Therefore, the railway line began to be built in San Pedro in 1932, including the grain elevator near the terminus. The line to Arrecifes was completed in 1934 but the Central Argentine Railway refused to Depietri's railway crossed its tracks although a viaduct had been built near CAR's San Pedro station. One year later both companies reached an agreement so the trains could run as planned. In 1935 the Depietri railway reached km. 30 station where it connected with the CCR's at km. 158, starting its activities in 1936.

The FCED's rolling stock were second-hand locomotives and wagons acquired to other companies. The stock included 7 locomotives (from Midland); 5 passenger coaches, 111 freight wagons and one crane (from CAR).
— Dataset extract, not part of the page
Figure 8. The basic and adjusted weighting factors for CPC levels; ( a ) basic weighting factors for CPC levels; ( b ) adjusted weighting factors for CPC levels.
From 1936 the line carried cereals and other cargo between San Pedro and Arrecifes (covering a total distance of 68 km).

With the railway Nationalisation in Argentina of 1948, the FCED remained as the only private railway company but soon after the government expropriated the FCED's grain elevators of San Pedro, which caused material injury to Depietri considering that no compensation was paid. On November 14, 1949, a decree stated the concession was revoked alleging breach of contract from the concessionary.
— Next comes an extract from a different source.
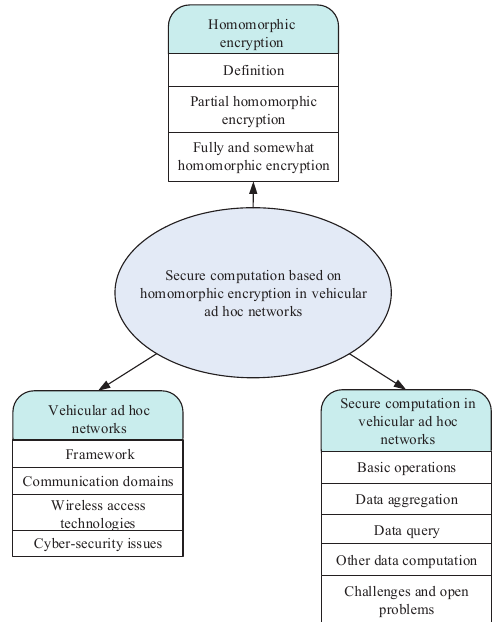
Figure 1. The road map of secure computation based on homomorphic encryption in vehicular ad hoc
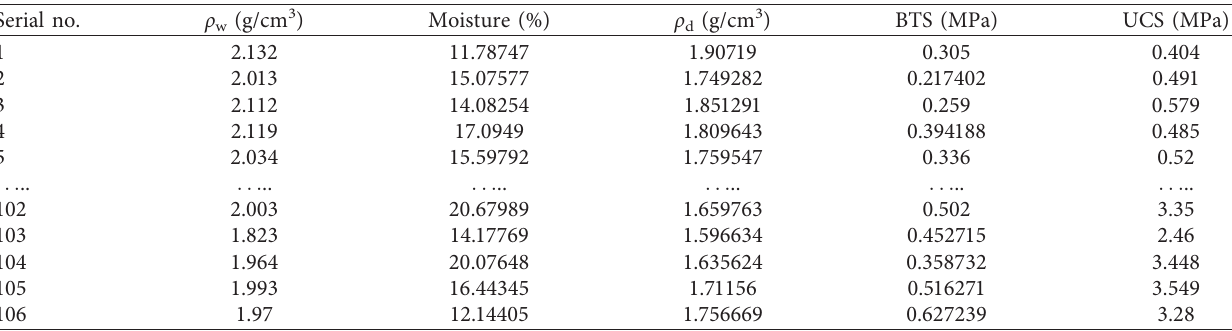
Table 2: Brief summary of UCS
Trains would never run again because the Provincial Railway was not interested in the line, which was located 200 km distant from its own network. Recently created General Belgrano Railway (which had taken over the Central Norte railway, among other 1000 mm gauge railways) was not interested either. From then on, the tracks, rolling stock and signals were abandoned and deteriorated as time went by. The company was dissolved in late 1960s and Depietri died in 1970. Some years later, the tracks were lifted and the lands and installations were sold to confectionery company Arcor.